What the task asks ▸ At the line that contains "module Subtractor32Bit(output [31:0]", begin setting down every line word for word, and stop after the last line of the listing.
+++++
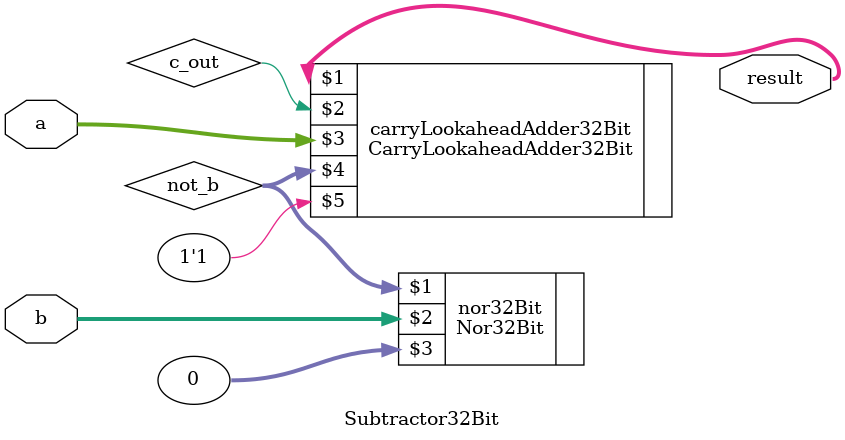
<source format=v>
module Subtractor32Bit(output [31:0] result, input [31:0] a, b);
    
    // In this module, I used the 32-bit adder module to subtract two 32-bit numbers.

    wire [31:0] not_b;
    wire c_out; // to ignore the carry out of the adder

    // By 32-bit NOR I've created earlier, I used it to invert the bits of b by NORing it with 32-Bit 0.
    Nor32Bit nor32Bit(not_b, b, 32'b0);

    // By 32-bit adder I've created earlier, get subtration result of a and not_b by giving 1 to carry in.
    CarryLookaheadAdder32Bit carryLookaheadAdder32Bit(result, c_out, a, not_b, 1'b1);

endmodule

</source>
+++++
Your response ▸
module Subtractor32Bit(output [31:0] result, input [31:0] a, b);
    
    // In this module, I used the 32-bit adder module to subtract two 32-bit numbers.

    wire [31:0] not_b;
    wire c_out; // to ignore the carry out of the adder

    // By 32-bit NOR I've created earlier, I used it to invert the bits of b by NORing it with 32-Bit 0.
    Nor32Bit nor32Bit(not_b, b, 32'b0);

    // By 32-bit adder I've created earlier, get subtration result of a and not_b by giving 1 to carry in.
    CarryLookaheadAdder32Bit carryLookaheadAdder32Bit(result, c_out, a, not_b, 1'b1);

endmodule

</source>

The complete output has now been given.